Je crois avoir prouvé, à travers mon discours, que mes positions sont équilibrées entre humanité et fermeté. Et j’en suis fière. J’ai toutefois été parfois blessée par les accusations de certaines associations. D’autant que j’ai mis en place un grand nombre d’actions humanitaires. J’ai fait construire des douches, des airs de repas. J’ai créé le conseil des migrants, mis à l’abris les femmes et les enfants, créé des dispositifs alternatifs lorsque l’État n’arrivait plus à apporter de solutions…

Le développement économique de Calais reprend-il progressivement ? 

Le problème est très profond. Le démantèlement ne peut pas suffire. Depuis deux ans, la ville investit dans l’accompagnement aux entreprises, imagine des plans de relance économique et des solutions pour préserver les emplois. Les projets sont nombreux. Notre stratégie est forte, mais nous sommes encore faibles. Nous avons subi un retour d’image tellement négatif qu’il est difficile de mettre en valeur les initiatives positives.
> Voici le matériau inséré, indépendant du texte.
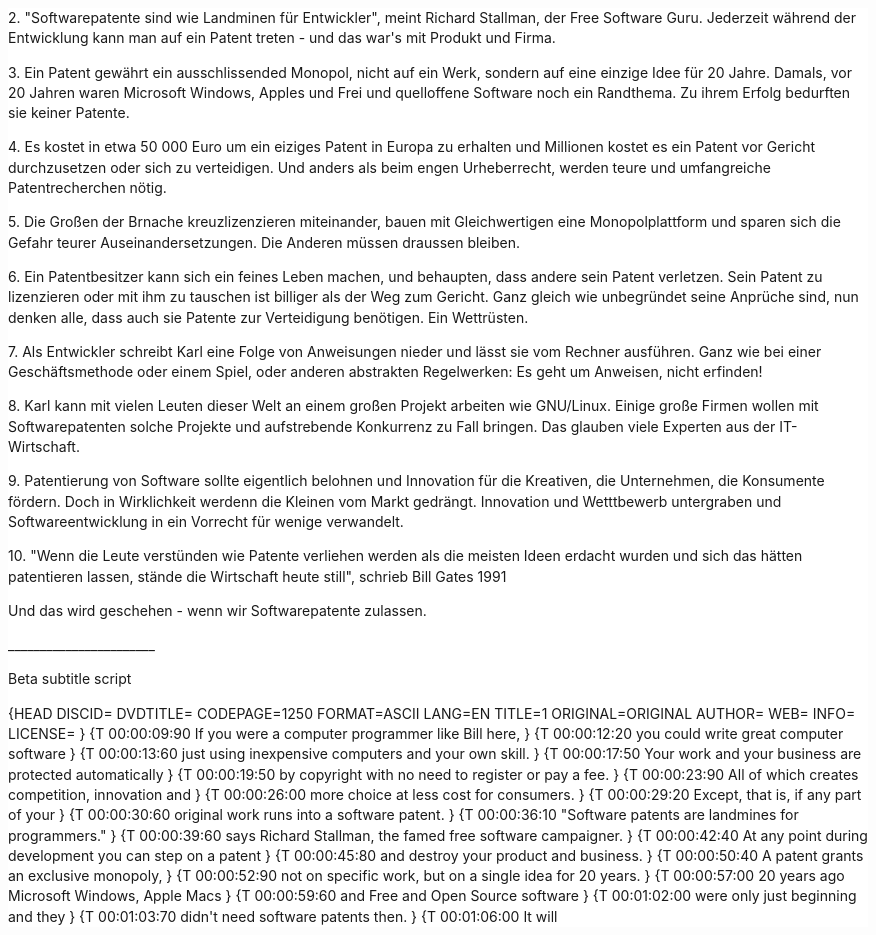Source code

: 2\. \"Softwarepatente sind wie Landminen für Entwickler\", meint Richard
Stallman, der Free Software Guru. Jederzeit während der Entwicklung kann
man auf ein Patent treten - und das war\'s mit Produkt und Firma.

3\. Ein Patent gewährt ein ausschlissended Monopol, nicht auf ein Werk,
sondern auf eine einzige Idee für 20 Jahre. Damals, vor 20 Jahren waren
Microsoft Windows, Apples und Frei und quelloffene Software noch ein
Randthema. Zu ihrem Erfolg bedurften sie keiner Patente.

4\. Es kostet in etwa 50 000 Euro um ein eiziges Patent in Europa zu
erhalten und Millionen kostet es ein Patent vor Gericht durchzusetzen
oder sich zu verteidigen. Und anders als beim engen Urheberrecht, werden
teure und umfangreiche Patentrecherchen nötig.

5\. Die Großen der Brnache kreuzlizenzieren miteinander, bauen mit
Gleichwertigen eine Monopolplattform und sparen sich die Gefahr teurer
Auseinandersetzungen. Die Anderen müssen draussen bleiben.

6\. Ein Patentbesitzer kann sich ein feines Leben machen, und behaupten,
dass andere sein Patent verletzen. Sein Patent zu lizenzieren oder mit
ihm zu tauschen ist billiger als der Weg zum Gericht. Ganz gleich wie
unbegründet seine Anprüche sind, nun denken alle, dass auch sie Patente
zur Verteidigung benötigen. Ein Wettrüsten.

7\. Als Entwickler schreibt Karl eine Folge von Anweisungen nieder und
lässt sie vom Rechner ausführen. Ganz wie bei einer Geschäftsmethode
oder einem Spiel, oder anderen abstrakten Regelwerken: Es geht um
Anweisen, nicht erfinden!

8\. Karl kann mit vielen Leuten dieser Welt an einem großen Projekt
arbeiten wie GNU/Linux. Einige große Firmen wollen mit Softwarepatenten
solche Projekte und aufstrebende Konkurrenz zu Fall bringen. Das glauben
viele Experten aus der IT-Wirtschaft.

9\. Patentierung von Software sollte eigentlich belohnen und Innovation
für die Kreativen, die Unternehmen, die Konsumente fördern. Doch in
Wirklichkeit werdenn die Kleinen vom Markt gedrängt. Innovation und
Wetttbewerb untergraben und Softwareentwicklung in ein Vorrecht für
wenige verwandelt.

10\. \"Wenn die Leute verstünden wie Patente verliehen werden als die
meisten Ideen erdacht wurden und sich das hätten patentieren lassen,
stände die Wirtschaft heute still\", schrieb Bill Gates 1991

Und das wird geschehen - wenn wir Softwarepatente zulassen.

\_\_\_\_\_\_\_\_\_\_\_\_\_\_\_\_\_\_\_\_\_\_\_

Beta subtitle script

{HEAD DISCID= DVDTITLE= CODEPAGE=1250 FORMAT=ASCII LANG=EN TITLE=1
ORIGINAL=ORIGINAL AUTHOR= WEB= INFO= LICENSE= } {T 00:00:09:90 If you
were a computer programmer like Bill here, } {T 00:00:12:20 you could
write great computer software } {T 00:00:13:60 just using inexpensive
computers and your own skill. } {T 00:00:17:50 Your work and your
business are protected automatically } {T 00:00:19:50 by copyright with
no need to register or pay a fee. } {T 00:00:23:90 All of which creates
competition, innovation and } {T 00:00:26:00 more choice at less cost
for consumers. } {T 00:00:29:20 Except, that is, if any part of your }
{T 00:00:30:60 original work runs into a software patent. } {T
00:00:36:10 \"Software patents are landmines for programmers.\" } {T
00:00:39:60 says Richard Stallman, the famed free software campaigner. }
{T 00:00:42:40 At any point during development you can step on a patent
} {T 00:00:45:80 and destroy your product and business. } {T 00:00:50:40
A patent grants an exclusive monopoly, } {T 00:00:52:90 not on specific
work, but on a single idea for 20 years. } {T 00:00:57:00 20 years ago
Microsoft Windows, Apple Macs } {T 00:00:59:60 and Free and Open Source
software } {T 00:01:02:00 were only just beginning and they } {T
00:01:03:70 didn\'t need software patents then. } {T 00:01:06:00 It will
Mon rôle, c’est justement de les mettre en lumière. 

La dynamique est donc positive …

Certains indicateurs montrent que la population touristique revient. Les restaurateurs, notamment, témoignent de l’amélioration de la situation. Les investisseurs s’intéressent de plus en plus au territoire sur des questions de logistique ou d’aménagements privés. Tout cela reste très fragile. Nous avons besoin du soutien de chacun pour écrire une nouvelle page et permettre à Calais de rebondir sur le plan économique et touristique, sans pour autant effacer ce que nous avons vécu. 

Au moment le plus difficile de la crise, avez-vous été soutenue par votre famille politique ? 
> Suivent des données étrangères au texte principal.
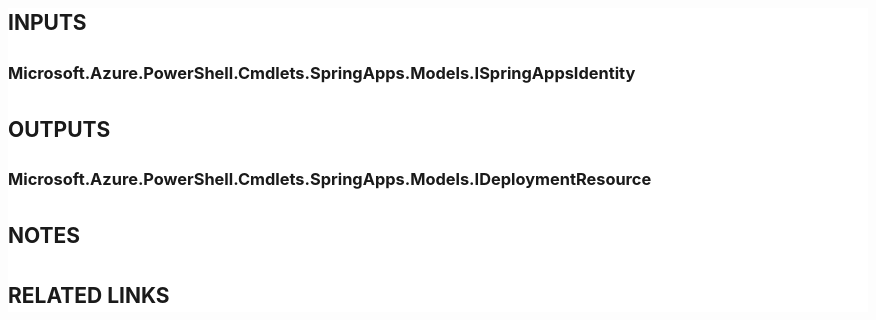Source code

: ## INPUTS

### Microsoft.Azure.PowerShell.Cmdlets.SpringApps.Models.ISpringAppsIdentity

## OUTPUTS

### Microsoft.Azure.PowerShell.Cmdlets.SpringApps.Models.IDeploymentResource

## NOTES

## RELATED LINKS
J’ai été très soutenue par Xavier Bertrand, qui s’est largement investi aux côtés de Calais pendant les années difficiles. Quant au parti, j’ai reçu beaucoup de messages mais, dans ces moments, nous avions besoin d’un soutien plus concret.

Les Républicains connaissent une crise très profonde…

La situation est effectivement très difficile. Les clivages sont importants. Ce que je souhaite pour ma famille politique, c’est l’union, le rassemblement. Ma ligne est proche de celle de Valérie Pécresse. Je souhaite travailler avec tous les membres du parti. Nous sommes en période de construction et pour que celle-ci aboutisse, il faut accompagner et respecter les différences. Se réunir autour d’un projet commun au sein duquel chacun est libre de ses opinions.

Avez-vous envisagé de quitter le parti ? 
L’idée m’a effleurée et j’y pense encore de temps en temps. Mais je suis très attachée à ma famille. Je souhaite y rester parce que je pense que j’ai quelque chose à lui apporter. J’ai autour de moi des personnes investies personnellement et je ne veux pas les décevoir. Je trouve la démarche de La République en marche très sympathique, même si je ne suis pas sûre qu’il existe une réelle solidarité entre les élus de la majorité présidentielle. Je préfère travailler avec eux, de loin. Je suis un électron libre attaché à ses convictions. Je me suis toujours autorisée à dire ce que je pense. Les membres de mon parti le savent, tout comme ils savent aussi que la situation de Calais n’est comparable à aucune autre et que mon choix est celui des Calaisiens. J’ai néanmoins apporté mon soutien à Xavier Bertrand lors des régionales et je continue par ailleurs à soutenir Nicolas Sarkozy.